My mother has been a huge advocate for ecological breastfeeding as long as I can remember - both my brother and I were breastfed past age three, my mother was very active as a La Leche League leader, and my mother remains very outspoken on the benefits of breastfeeding for babies and mothers. One of the benefits my mother has always mentioned is that breastfeeding naturally spaces babies - providing mothers and families with a healthy period of time to adjust to a new baby.
Ecological breastfeeding (EBF) describes a type of exclusive breastfeeding where a baby is nursed frequently, on demand, and spends most of her time, waking and sleeping, with her mother. Ecological breastfeeding is defined by a set of seven standards, and differs from cultural breastfeeding in that it does not include supplementing with formula, pacifiers, schedules, or separated sleeping. While cultural breastfeeding has little influence on fertility, ecological breastfeeding delays a mother's return to fertility to 14 months after her babies birth, on average. This provides couples with a natural way to parent their infants and space their children.

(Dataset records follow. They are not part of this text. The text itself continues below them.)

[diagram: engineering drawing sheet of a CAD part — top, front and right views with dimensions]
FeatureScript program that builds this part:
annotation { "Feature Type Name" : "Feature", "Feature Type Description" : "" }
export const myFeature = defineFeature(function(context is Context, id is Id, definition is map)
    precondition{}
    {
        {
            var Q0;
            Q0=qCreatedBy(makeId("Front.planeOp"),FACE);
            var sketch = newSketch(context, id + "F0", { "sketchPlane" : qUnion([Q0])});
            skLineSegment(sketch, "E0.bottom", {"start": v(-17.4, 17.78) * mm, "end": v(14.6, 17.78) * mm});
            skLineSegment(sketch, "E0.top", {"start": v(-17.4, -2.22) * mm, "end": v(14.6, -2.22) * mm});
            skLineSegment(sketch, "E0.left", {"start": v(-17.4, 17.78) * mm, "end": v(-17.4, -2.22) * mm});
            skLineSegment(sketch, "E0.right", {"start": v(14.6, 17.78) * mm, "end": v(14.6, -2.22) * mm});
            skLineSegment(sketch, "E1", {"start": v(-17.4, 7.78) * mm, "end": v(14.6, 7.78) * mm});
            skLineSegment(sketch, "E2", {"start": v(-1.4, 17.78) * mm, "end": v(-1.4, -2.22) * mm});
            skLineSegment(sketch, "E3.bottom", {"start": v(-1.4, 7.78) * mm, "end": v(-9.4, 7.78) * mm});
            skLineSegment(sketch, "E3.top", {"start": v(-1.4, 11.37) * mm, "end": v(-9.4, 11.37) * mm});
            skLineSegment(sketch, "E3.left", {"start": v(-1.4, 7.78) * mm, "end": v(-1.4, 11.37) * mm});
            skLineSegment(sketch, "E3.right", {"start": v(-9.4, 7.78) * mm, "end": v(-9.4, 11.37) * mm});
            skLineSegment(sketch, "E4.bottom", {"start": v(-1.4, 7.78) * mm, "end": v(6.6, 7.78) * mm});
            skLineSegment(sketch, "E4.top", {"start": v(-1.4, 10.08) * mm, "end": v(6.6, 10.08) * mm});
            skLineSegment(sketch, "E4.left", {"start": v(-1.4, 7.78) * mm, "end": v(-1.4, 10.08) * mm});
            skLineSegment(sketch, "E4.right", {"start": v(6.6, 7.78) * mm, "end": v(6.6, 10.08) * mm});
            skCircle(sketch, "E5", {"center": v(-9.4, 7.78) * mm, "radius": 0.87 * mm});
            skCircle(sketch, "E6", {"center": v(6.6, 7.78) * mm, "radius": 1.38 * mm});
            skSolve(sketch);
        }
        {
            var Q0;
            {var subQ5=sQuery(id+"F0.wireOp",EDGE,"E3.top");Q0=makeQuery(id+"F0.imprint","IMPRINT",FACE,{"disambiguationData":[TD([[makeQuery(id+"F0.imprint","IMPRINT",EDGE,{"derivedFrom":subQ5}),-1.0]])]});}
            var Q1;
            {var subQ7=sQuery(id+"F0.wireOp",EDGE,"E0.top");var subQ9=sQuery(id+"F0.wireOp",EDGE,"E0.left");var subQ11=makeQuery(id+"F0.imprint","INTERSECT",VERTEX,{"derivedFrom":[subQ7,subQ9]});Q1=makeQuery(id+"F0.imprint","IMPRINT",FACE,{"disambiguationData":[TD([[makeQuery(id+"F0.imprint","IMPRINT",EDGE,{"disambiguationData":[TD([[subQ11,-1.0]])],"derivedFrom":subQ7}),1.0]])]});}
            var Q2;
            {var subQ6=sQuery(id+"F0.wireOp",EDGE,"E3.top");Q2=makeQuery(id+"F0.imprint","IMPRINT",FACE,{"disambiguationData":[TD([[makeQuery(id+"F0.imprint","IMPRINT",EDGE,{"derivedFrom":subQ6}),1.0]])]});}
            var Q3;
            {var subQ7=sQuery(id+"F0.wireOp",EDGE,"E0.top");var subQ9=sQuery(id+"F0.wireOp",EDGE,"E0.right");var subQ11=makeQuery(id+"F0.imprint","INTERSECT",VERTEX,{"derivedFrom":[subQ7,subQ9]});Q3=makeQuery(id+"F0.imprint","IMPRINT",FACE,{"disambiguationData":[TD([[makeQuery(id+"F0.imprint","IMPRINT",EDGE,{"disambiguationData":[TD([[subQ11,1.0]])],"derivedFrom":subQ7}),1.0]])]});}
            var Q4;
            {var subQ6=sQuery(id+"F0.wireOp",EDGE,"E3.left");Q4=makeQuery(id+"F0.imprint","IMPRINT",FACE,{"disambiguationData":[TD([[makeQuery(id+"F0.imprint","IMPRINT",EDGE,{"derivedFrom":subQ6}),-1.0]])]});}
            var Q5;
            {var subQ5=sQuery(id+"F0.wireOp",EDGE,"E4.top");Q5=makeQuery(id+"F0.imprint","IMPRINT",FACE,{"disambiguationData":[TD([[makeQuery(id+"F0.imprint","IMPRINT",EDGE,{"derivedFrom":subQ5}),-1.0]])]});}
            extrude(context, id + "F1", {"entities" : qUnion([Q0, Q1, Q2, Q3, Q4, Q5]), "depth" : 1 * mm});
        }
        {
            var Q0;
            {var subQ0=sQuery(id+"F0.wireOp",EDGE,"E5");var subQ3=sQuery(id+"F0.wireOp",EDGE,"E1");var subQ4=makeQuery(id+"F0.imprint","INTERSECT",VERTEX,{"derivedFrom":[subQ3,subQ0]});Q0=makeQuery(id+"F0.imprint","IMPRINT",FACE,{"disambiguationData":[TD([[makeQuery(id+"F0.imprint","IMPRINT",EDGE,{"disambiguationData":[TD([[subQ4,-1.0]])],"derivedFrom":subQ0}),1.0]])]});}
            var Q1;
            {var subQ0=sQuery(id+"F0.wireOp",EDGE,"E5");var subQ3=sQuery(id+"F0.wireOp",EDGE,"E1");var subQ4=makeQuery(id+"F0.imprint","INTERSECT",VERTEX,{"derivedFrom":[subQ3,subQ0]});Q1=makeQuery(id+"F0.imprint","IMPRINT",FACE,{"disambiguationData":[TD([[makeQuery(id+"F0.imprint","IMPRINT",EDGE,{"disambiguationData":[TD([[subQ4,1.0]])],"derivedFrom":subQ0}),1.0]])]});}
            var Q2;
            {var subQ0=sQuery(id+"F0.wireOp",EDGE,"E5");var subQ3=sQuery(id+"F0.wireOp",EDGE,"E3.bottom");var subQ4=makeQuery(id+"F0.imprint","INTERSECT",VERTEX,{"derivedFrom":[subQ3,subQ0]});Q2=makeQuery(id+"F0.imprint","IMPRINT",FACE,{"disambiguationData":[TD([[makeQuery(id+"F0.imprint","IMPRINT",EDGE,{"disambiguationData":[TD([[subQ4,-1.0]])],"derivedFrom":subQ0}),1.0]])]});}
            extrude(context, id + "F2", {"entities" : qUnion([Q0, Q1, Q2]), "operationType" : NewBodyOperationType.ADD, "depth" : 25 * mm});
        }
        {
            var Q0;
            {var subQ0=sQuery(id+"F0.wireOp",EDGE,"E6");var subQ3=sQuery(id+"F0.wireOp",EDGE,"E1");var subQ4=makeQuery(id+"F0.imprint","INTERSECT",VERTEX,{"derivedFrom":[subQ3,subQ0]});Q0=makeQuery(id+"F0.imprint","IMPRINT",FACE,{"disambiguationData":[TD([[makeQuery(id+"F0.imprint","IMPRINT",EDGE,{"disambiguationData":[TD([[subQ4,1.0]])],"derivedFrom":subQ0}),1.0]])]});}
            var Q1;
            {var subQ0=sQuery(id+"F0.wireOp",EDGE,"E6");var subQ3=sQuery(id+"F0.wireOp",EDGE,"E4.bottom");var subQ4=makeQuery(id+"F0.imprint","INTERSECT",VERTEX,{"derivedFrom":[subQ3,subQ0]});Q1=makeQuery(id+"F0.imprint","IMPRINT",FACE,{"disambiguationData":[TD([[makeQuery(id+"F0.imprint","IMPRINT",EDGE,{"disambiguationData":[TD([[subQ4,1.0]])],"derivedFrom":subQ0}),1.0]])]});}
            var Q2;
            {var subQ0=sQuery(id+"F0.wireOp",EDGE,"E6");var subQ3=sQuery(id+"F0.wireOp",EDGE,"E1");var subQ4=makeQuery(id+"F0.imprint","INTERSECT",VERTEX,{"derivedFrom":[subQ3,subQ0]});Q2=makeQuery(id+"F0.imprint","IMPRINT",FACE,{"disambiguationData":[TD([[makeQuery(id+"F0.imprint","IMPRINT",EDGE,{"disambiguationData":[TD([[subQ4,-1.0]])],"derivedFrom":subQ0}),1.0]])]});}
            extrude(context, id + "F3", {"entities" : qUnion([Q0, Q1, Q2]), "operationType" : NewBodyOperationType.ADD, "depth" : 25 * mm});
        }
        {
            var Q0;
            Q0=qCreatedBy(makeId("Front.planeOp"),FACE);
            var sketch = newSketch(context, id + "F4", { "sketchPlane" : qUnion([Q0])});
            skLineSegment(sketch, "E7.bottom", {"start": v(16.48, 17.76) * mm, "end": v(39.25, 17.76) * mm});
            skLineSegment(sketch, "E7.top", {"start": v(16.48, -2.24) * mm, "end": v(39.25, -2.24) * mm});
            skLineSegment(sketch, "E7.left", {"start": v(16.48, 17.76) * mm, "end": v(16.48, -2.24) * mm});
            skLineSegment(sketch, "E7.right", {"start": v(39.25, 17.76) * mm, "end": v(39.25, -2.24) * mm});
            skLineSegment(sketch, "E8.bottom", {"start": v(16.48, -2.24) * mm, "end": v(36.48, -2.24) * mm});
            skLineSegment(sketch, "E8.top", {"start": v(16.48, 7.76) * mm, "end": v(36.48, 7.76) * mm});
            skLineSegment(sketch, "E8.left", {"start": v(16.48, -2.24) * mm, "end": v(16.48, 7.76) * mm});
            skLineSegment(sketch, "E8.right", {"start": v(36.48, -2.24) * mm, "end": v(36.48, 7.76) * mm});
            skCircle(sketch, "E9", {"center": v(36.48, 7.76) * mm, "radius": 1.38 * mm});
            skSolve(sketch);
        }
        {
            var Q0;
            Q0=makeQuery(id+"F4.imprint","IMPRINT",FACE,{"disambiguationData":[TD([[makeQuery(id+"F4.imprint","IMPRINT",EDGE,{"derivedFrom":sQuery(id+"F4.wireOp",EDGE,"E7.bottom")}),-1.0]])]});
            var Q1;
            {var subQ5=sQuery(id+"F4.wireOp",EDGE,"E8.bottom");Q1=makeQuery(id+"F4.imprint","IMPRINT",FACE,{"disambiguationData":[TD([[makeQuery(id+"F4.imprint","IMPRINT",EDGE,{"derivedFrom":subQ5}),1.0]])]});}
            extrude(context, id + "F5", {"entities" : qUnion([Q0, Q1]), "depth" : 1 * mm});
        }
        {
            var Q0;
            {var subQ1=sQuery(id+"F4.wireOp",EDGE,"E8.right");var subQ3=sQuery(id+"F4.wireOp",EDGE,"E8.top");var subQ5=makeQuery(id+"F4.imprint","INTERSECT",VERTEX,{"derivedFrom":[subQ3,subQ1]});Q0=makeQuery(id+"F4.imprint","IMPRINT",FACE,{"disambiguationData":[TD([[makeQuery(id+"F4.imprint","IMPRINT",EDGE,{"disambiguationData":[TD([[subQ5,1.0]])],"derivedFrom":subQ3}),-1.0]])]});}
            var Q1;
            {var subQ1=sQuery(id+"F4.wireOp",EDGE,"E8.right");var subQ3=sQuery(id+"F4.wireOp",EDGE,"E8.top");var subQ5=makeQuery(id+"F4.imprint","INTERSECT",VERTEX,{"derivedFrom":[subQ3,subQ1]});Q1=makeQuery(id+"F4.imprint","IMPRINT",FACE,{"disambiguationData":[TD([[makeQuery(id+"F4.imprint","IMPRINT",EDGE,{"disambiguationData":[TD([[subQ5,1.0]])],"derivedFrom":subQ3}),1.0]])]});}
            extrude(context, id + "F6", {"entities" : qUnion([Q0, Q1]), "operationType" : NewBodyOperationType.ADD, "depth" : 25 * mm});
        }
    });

Sheil Kippley, founder of the Couple to Couple League (along with her husband), wrote the most influential book on ecological breastfeeding, "Breastfeeding and Natural Child Spacing: How Ecological Breastfeeding Spaces Babies." In 1952, breastfeeding had dropped to an all-time low in the US of only 20%. By 1964, La Leche League had published two editions of "The Womanly Art of Breastfeeding," but few medical professionals supported breastfeeding, and few women breastfed at all, let alone exclusively. Published in 1969, Kippley's short (201 page) book describes how ecological breastfeeding is the natural, easy, "ecological" way for a mother to feed and parent her young child, while simultaneously, effortlessly, and naturally providing a natural spacing between babies of 2+ years.
One question I kept in the forefront while reading was how ecological breastfeeding effects traditional societies. It explains why "Irish twins" are seen relatively rarely in families, until formula feeding made serial pregnancy a typical experience. It's interesting to consider how the push for formula feeding coincided with the explosion in married contraceptive use.
I found "Breastfeeding and Natural Child Spacing" to be a fascinating read and a very convincing argument for the wisdom of ecological breastfeeding. I would highly recommend it to anyone interested in NFP, breastfeeding, or natural child birth.